Southern Cable powers up production, earnings
The research house said in a report that it is positive about the group's outlook, given Southern Cable's leading position in the power cable business in Malaysia.
'We believe expansion of Malaysia's power infrastructure is set to trend higher, supported by Tenaga Nasional Bhd 's (TNB) continued efforts to enhance grid resiliency, the ongoing expansion of national power supply and strong electricity demand from energy-intensive users such as data centres,' the research house noted.
Furthermore, listed power-infrastructure players with access to capital and economies of scale are best positioned to capitalise on this multi-year upcycle, the research house added.
HLIB Research, which visited Southern Cable's plant sites at Lot 20, 21 and 22 in Kuala Ketil, Kedah, said the group is planning on capacity expansion.
Lot 22, which is adjacent to the group's existing plant, is currently undergoing civil and structural works, with machinery installation targeted by the fourth quarter of this year (4Q25).
This facility will house the group's second aluminium furnace, supporting both TNB-related demand and exports to the United States. The new furnace will expand the group's aluminium furnace capacity from 21,600 tonnes per year to 63,600 tonnes.
Once Lot 22 is operational, construction work on Lots 20 and 21 will begin, with completion targeted by end-2026.
HLIB Research noted that the expansion is expected to raise the group's capacity to 65,000km of cable per year versus 49,900km in 1Q25 over the next two years.
On the product front, Southern Cable is also on track to launch its 1,600 square milimetres (mm²) 132 kilovolt (kV) cable by next year, which will offer higher transmission capacity versus the current 800mm² specification.
In addition, demand from its US customers remained strong, with monthly orders of up to 100 containers versus the current estimated 50 containers.
Separately, Southern Cable is in the process of obtaining certification from global private safety company Underwriters Laboratories for three additional industrial cables, which offer higher margins.

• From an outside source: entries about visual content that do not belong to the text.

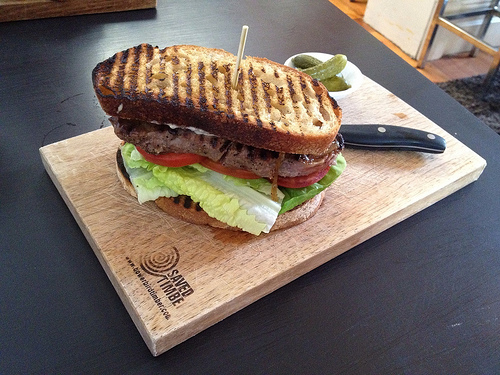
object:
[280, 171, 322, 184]
tomato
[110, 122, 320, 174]
steak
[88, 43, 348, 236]
sandwich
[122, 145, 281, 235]
lettuce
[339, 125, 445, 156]
utensil handle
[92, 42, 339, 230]
board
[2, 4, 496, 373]
table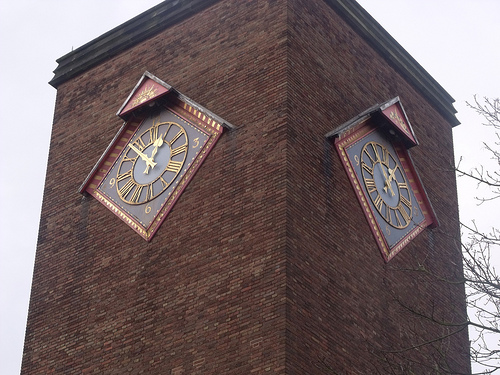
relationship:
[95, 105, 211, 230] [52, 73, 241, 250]
clock face of clock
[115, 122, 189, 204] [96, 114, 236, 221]
roman numerals on clock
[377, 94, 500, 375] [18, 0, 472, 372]
bare tree next to brick tower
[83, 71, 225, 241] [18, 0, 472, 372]
clock on left side of brick tower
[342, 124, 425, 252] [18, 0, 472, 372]
clock on right side of brick tower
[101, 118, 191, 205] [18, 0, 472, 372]
clock face on brick tower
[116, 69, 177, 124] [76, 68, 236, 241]
ornament above clock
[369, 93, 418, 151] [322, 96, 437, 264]
ornament above clock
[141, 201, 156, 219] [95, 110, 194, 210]
number on clock face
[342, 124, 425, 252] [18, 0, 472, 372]
clock on brick tower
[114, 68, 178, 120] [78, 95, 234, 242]
triangle on top of clock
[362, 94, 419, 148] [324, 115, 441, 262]
triangle on top of clock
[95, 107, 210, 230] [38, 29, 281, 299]
clock on wall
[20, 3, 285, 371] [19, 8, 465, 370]
brown wall indicating structure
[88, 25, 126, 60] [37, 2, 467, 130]
border indicating roof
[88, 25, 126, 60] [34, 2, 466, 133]
border indicating railing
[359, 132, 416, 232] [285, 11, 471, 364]
clock on side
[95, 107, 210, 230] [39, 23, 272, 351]
clock on side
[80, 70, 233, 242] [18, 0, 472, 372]
ornate design on brick tower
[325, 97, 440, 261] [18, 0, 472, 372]
ornate design on brick tower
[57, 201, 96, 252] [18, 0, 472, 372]
brick on brick tower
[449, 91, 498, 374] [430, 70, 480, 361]
branches of tree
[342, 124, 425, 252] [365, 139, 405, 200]
clock reads 12:49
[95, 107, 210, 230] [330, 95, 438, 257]
clock indicates time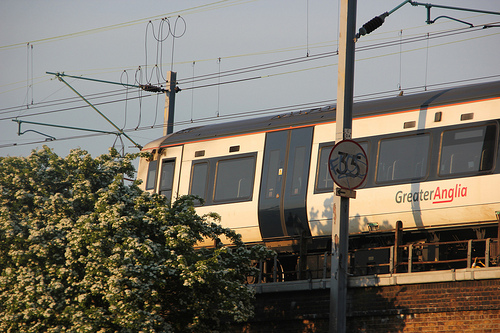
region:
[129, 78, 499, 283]
a train car traveling on the tracks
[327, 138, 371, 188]
a circular sign with the number 35 on it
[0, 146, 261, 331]
a bush in front of the brick wall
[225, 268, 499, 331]
a brick wall in front of the train tracks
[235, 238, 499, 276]
a metal railing above the brick wall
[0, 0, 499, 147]
a bunch of wire lines above the train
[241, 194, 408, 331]
the shadow of the bush on the brick wall and train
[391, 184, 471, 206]
a sign on the train that says Greater Anglia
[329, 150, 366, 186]
blue graffiti on the circular sign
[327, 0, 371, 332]
a metal pole with a circular sign on it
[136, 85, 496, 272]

Looking ahead to 2Q25, HLIB Research expects the group to report stronger quarter-on-quarter and year-on-year earnings, driven by the full ramp-up of its additional 3,000km per year in cable capacity that was commissioned last quarter.
The group should also benefit from normalised production levels following a seasonally weaker 1Q25 amid festive holidays.
Additionally, the transition to a new long-term TNB supply contract is expected to support a modest margin rise.
The research house added that earnings momentum is likely to accelerate in the second half of this year, underpinned by the commissioning of an additional 2,000km per year capacity and the start of 132kV cable deliveries for the East Coast Rail Link project.
HLIB Research has a 'buy' rating on the stock with an unchanged target price of RM1.90 per share.